A few days ago, I wrote a blog entry about Derrick Brown mentioning a FORBES magazine article about him in his official bio (which was used in a Beyond Baroque flyer listing); the post was a bit dubious about the value of a FORBES mention due to its ownership by a more-big-capitalist-than-most-people-are-aware Bono.
I sent the blog entry to his Write Bloody e-mail and got a short, profane text-message sort of response; this was highly likely since I wasn't thrilled with what I perceived to be an overly for-cool-kids-only ambience last summer at the portion of a Lightbulb Mouth reading I attended in Long Beach (and I wrote about it).
In a perfect world, perhaps Derrick could have written whole sentences and paragraphs about why he disliked my post (defending the FORBES piece, among other things). He didn't. Instead, he opted for the Frank Sinatra/Russell Crowe way of striking down an annoying pest with a very heavy hand.

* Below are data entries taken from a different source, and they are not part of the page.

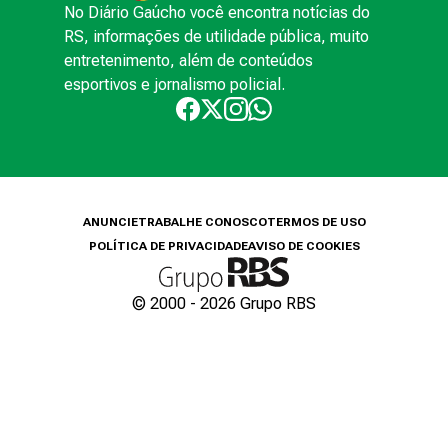
No Diário Gaúcho você encontra notícias do
RS, informações de utilidade pública, muito
entretenimento, além de conteúdos
esportivos e jornalismo policial.
ANUNCIE
TRABALHE CONOSCO
TERMOS DE USO
POLÍTICA DE PRIVACIDADE
AVISO DE COOKIES
© 2000 -
2026
Grupo RBS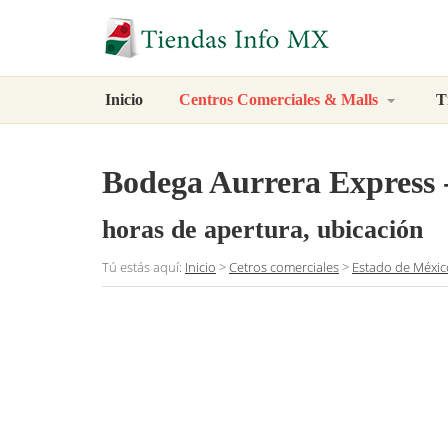
Inicio
Centros Comerciales & Malls
T
Bodega Aurrera Express
horas de apertura, ubicación
Tú estás aquí:
Inicio
>
Cetros comerciales
>
Estado de Méxic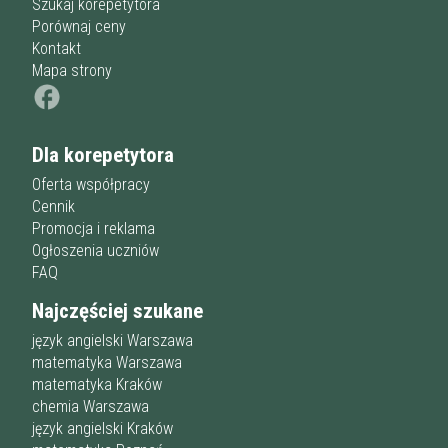
Szukaj korepetytora
Porównaj ceny
Kontakt
Mapa strony
Dla korepetytora
Oferta współpracy
Cennik
Promocja i reklama
Ogłoszenia uczniów
FAQ
Najczęściej szukane
język angielski Warszawa
matematyka Warszawa
matematyka Kraków
chemia Warszawa
język angielski Kraków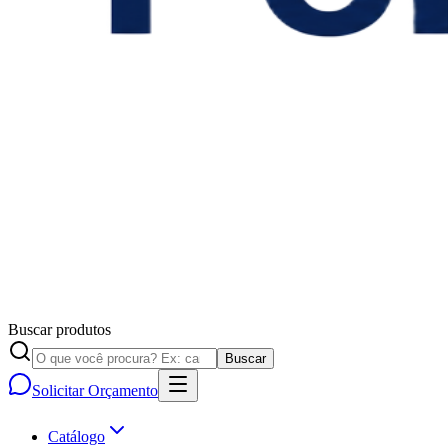
Buscar produtos
Buscar
Solicitar Orçamento
Catálogo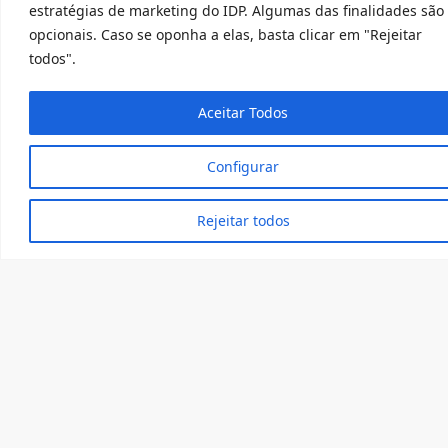
estratégias de marketing do IDP. Algumas das finalidades são
analisados.
opcionais. Caso se oponha a elas, basta clicar em "Rejeitar
todos".
Aceitar Todos
Configurar
Rejeitar todos
Membros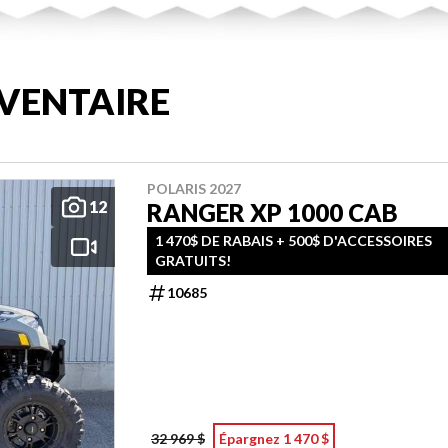
VENTAIRE
POLARIS 2027
12
RANGER XP 1000 CAB
1 470$ DE RABAIS + 500$ D'ACCESSOIRES
GRATUITS!
10685
32 969 $
Épargnez 1 470 $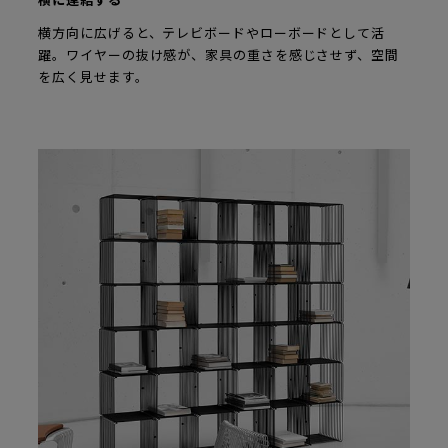
横に連結する
横方向に広げると、テレビボードやローボードとして活
躍。ワイヤーの抜け感が、家具の重さを感じさせず、空間
を広く見せます。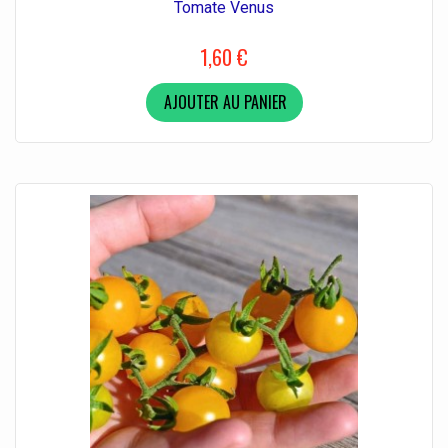
Tomate Venus
1,60 €
AJOUTER AU PANIER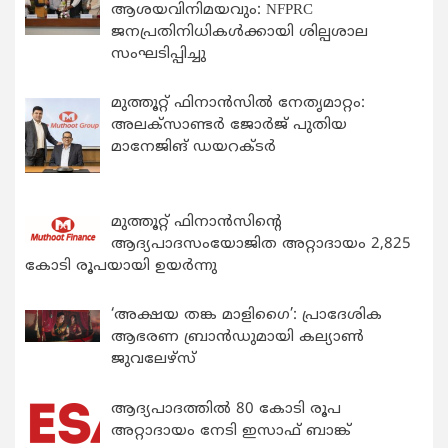
ആശയവിനിമയവും: NFPRC
ജനപ്രതിനിധികൾക്കായി ശില്പശാല
സംഘടിപ്പിച്ചു
മുത്തൂറ്റ് ഫിനാൻസിൽ നേതൃമാറ്റം:
അലക്സാണ്ടർ ജോർജ് പുതിയ
മാനേജിങ് ഡയറക്ടർ
മുത്തൂറ്റ് ഫിനാൻസിന്റെ
ആദ്യപാദസംയോജിത അറ്റാദായം 2,825
കോടി രൂപയായി ഉയർന്നു
‘അക്ഷയ തങ്ക മാളിഗൈ’: പ്രാദേശിക
ആഭരണ ബ്രാന്‍ഡുമായി കല്യാണ്‍
ജുവലേഴ്‌സ്
ആദ്യപാദത്തിൽ 80 കോടി രൂപ
അറ്റാദായം നേടി ഇസാഫ് ബാങ്ക്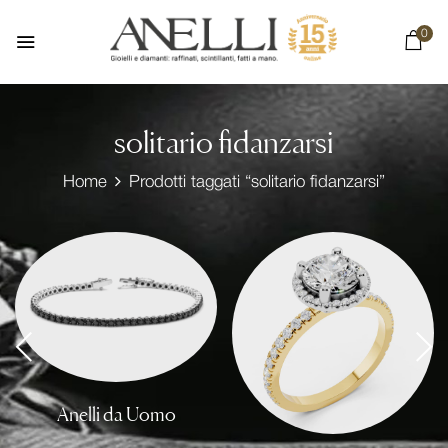
0
solitario fidanzarsi
Home
Prodotti taggati “solitario fidanzarsi”
Anelli da Uomo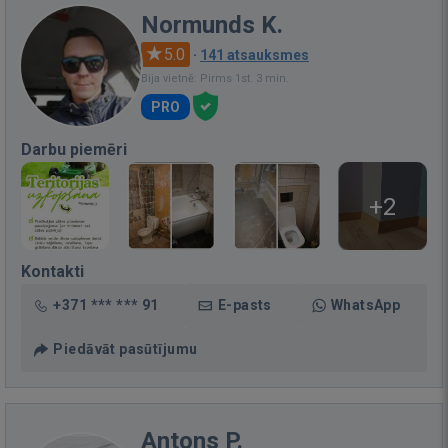
Normunds K.
5.0
·
141 atsauksmes
Bija vietnē: Pirms 1st. 3 min.
PRO
Darbu piemēri
+2
Kontakti
+371 *** *** 91
E-pasts
WhatsApp
Piedāvāt pasūtījumu
Antons P.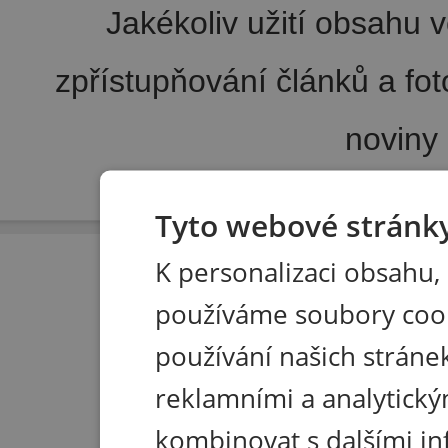
Jakékoliv užití obsahu v
zpřístupňování článků a fo
noviny
Pořádání kongresů
|
Wellness hotel u Seče
|
Tisk R
Tyto webové stránky
K personalizaci obsahu,
používáme soubory coo
používání našich stránek
reklamními a analytický
kombinovat s dalšími in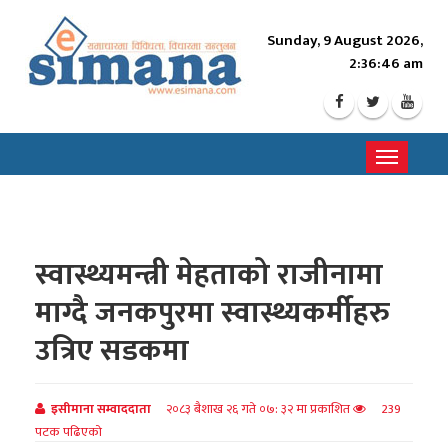
Sunday, 9 August 2026,
2:36:48 am
Toggle
navigati
स्वास्थ्यमन्त्री मेहताको राजीनामा
माग्दै जनकपुरमा स्वास्थ्यकर्मीहरु
उत्रिए सडकमा
इसीमाना सम्वाददाता
२०८३ बैशाख २६ गते ०७: ३२ मा प्रकाशित
239
पटक पढिएको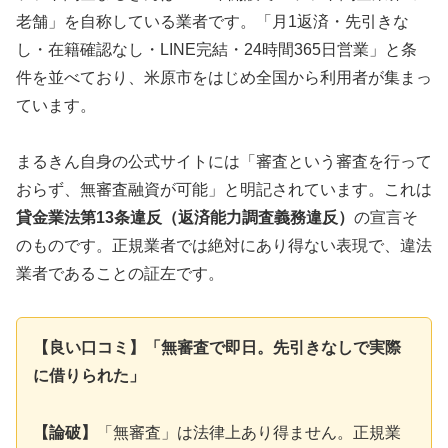
老舗」を自称している業者です。「月1返済・先引きな
し・在籍確認なし・LINE完結・24時間365日営業」と条
件を並べており、米原市をはじめ全国から利用者が集まっ
ています。
まるきん自身の公式サイトには「審査という審査を行って
おらず、無審査融資が可能」と明記されています。これは
貸金業法第13条違反（返済能力調査義務違反）
の宣言そ
のものです。正規業者では絶対にあり得ない表現で、違法
業者であることの証左です。
【良い口コミ】「無審査で即日。先引きなしで実際
に借りられた」
【論破】
「無審査」は法律上あり得ません。正規業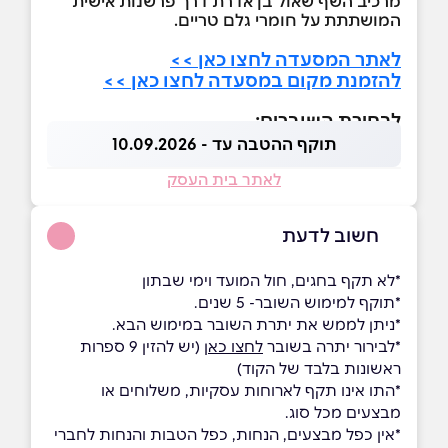
מרכיב השף שאול בן אדרת דרך פרשנות אישית
המושתתת על חומרי גלם טריים.
לאתר המסעדה לחצו כאן >>
להזמנת מקום במסעדה לחצו כאן >>
לבחירת השוברים:
תוקף ההטבה עד - 10.09.2026
לאתר בית העסק
חשוב לדעת
*לא תקף בחגים, חול המועד וימי שבתון
*תוקף למימוש השובר- 5 שנים.
*ניתן לממש את יתרת השובר במימוש הבא.
*לבירור יתרה בשובר
לחצו כאן
(יש להזין 9 ספרות
ראשונות בלבד של הקוד)
*התו אינו תקף לארוחות עסקיות, משלוחים או
מבצעים מכל סוג.
*אין כפל מבצעים, הנחות, כפל הטבות והנחות לחברי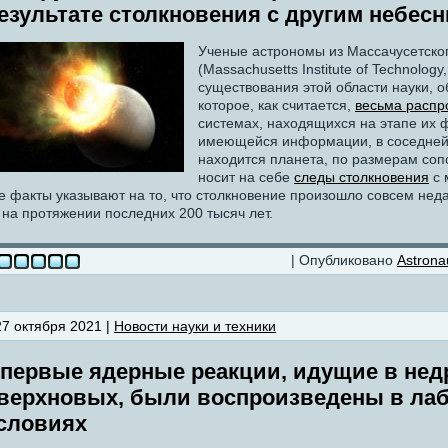
езультате столкновения с другим небес
Ученые астрономы из Массачусетског
(Massachusetts Institute of Technolog
существования этой области науки, 
которое, как считается,
весьма распр
системах, находящихся на этапе их
имеющейся информации, в соседней
находится планета, по размерам соп
носит на себе
следы столкновения
с 
е факты указывают на то, что столкновение произошло совсем неда
 на протяжении последних 200 тысяч лет.
| Опубликовано
Astrona
27 октября 2021 |
Новости науки и техники
первые ядерные реакции, идущие в нед
верхновых, были воспроизведены в ла
словиях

Here's an irony about the whole thing: I think Write Bloody has great graphic design and well-presented product (at least Derrick got books into the Borders chain before their current financial difficulties) and am pleased that Derrick champions people like Mindy Nettifee and Buddy Wakefield. I became interested in the Write Bloody imprint a few years ago when Derrick was in Tennessee and word went out amongst the poetry community that he was ill and needed money from book sales; I bought several books--anthologies and individual authors' volumes--at that time.
But, as I've learned from the poetry community, if you say both nice and less-than-laudatory things about certain poets, they tend to only listen to the latter and then yell their heads off.
In a way, I'm still amazed by the way some of our ostensibly-progressive poetry community leaders (which sometimes resort to a rigid form of groupthink) tend to react/overreact to contrary opinions (be it about a magazine article or even certain cliques which tend to feature the same poets over and over--something I was kicked in the shins for mentioning way back in 2003).
To close, certain poets (especially the entrepreneurs) need to be less translucent-skinned and start banishing the phrase YOU CAN'T SAY THAT! from their public and private vocabularies.
It will make for a healthier, more welcoming environment for all.